By maintaining and fostering a heterogeneous community (in terms of background and life style) the value of diversity can be fostered.


IV. Some other issues

When the school opens in September 1972 the minimum areas to be offered will be language arts, computational instruction, and sensory development (music, art, drama, other self-expression forms) and what community inputs can be provided.

The materials chosen and constructed will be constrained by consideration of: teacher capabilities, the need to reflect variety of learning styles, value emphases, and community resources.

The material should be such that knowledge areas to be presented are embedded in the context of some relevant life settings, rather than for example, computation taught in the abstract.

The teachers in program will need to have the following capabilities:
professionally knowledgeable about the use of resources;

capable of devising environments that vary in their assumptions about learning;

ability to work with the community and reflect in behaviour the dominant community values;

be able to diagnose children’s behaviour in terms of what values it represents;

capable of relating well to kids;

ability to facilitate continuous curriculum development.

Once the program is approved, a procedure needs to be devised for the continuous monitoring and evaluation of the program.

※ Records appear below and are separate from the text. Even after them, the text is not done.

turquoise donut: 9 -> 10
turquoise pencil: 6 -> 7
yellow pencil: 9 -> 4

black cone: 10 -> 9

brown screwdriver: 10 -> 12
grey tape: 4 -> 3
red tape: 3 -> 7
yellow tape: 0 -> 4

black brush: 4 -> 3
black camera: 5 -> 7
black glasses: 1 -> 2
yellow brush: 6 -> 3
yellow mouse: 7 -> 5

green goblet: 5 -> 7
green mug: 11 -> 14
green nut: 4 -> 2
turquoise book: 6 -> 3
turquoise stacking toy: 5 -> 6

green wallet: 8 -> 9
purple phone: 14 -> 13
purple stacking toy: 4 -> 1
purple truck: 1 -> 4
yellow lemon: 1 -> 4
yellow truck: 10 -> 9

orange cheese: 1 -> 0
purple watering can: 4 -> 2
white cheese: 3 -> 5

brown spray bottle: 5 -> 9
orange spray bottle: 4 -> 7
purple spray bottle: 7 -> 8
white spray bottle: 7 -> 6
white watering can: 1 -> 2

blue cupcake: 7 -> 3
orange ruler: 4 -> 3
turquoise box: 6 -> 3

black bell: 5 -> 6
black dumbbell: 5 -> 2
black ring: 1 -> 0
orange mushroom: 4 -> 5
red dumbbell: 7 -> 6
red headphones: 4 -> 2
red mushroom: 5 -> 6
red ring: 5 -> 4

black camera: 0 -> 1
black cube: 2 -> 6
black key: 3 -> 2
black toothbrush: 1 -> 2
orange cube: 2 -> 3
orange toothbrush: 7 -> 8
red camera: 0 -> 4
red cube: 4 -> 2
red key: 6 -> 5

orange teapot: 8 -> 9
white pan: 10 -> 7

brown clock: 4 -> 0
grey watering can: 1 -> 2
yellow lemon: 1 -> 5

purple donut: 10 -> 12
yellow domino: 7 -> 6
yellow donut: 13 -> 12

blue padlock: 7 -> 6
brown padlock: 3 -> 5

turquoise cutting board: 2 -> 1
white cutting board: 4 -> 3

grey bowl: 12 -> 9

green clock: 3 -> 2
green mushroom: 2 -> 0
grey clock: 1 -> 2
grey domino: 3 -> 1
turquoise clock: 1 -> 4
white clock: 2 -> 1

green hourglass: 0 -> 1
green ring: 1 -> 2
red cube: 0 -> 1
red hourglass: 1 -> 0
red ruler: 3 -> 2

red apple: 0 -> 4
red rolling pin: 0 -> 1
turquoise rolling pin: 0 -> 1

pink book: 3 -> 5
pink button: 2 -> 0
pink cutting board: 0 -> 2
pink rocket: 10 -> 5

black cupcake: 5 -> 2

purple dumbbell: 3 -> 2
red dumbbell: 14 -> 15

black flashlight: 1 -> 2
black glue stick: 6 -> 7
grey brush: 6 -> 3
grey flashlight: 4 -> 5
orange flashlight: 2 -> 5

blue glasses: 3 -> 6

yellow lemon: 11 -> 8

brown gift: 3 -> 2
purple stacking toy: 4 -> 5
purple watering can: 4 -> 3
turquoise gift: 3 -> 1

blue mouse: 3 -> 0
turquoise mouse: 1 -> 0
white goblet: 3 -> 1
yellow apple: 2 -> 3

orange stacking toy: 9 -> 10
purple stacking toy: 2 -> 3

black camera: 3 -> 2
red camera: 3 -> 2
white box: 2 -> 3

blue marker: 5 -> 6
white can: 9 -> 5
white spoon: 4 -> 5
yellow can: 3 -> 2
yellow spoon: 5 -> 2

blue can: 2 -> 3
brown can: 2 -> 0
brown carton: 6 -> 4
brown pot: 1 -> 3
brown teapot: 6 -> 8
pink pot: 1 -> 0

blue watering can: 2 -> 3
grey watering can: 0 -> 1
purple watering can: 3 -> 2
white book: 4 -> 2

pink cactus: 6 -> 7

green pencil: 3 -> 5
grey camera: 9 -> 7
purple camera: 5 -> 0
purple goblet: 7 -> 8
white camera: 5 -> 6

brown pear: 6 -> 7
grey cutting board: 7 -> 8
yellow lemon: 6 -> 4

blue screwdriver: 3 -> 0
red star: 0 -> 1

Ideally, we would like to see the program organized into four learning centers: science, arts, communications (language development including arithmetic) and community-related projects. There would be no separate area for primary children but rather material would be available in each of the above areas for both younger and older kids.

Additionally, staff and community would be responsible for trying to foster activities in each of these areas which were integrally interlinked.


V. Governance

Head teacher to be appointed as soon as possible.

School to be governed by a staff-community council.

With regard to internal conflict:
An individual’s rights are always subject to the rights of the community –
a child or teacher does not have complete freedom.

For older children “reality centered” (natural consequences) control is appropriate.
More directiveness (I think they meant “direction”), however, would be used with younger children.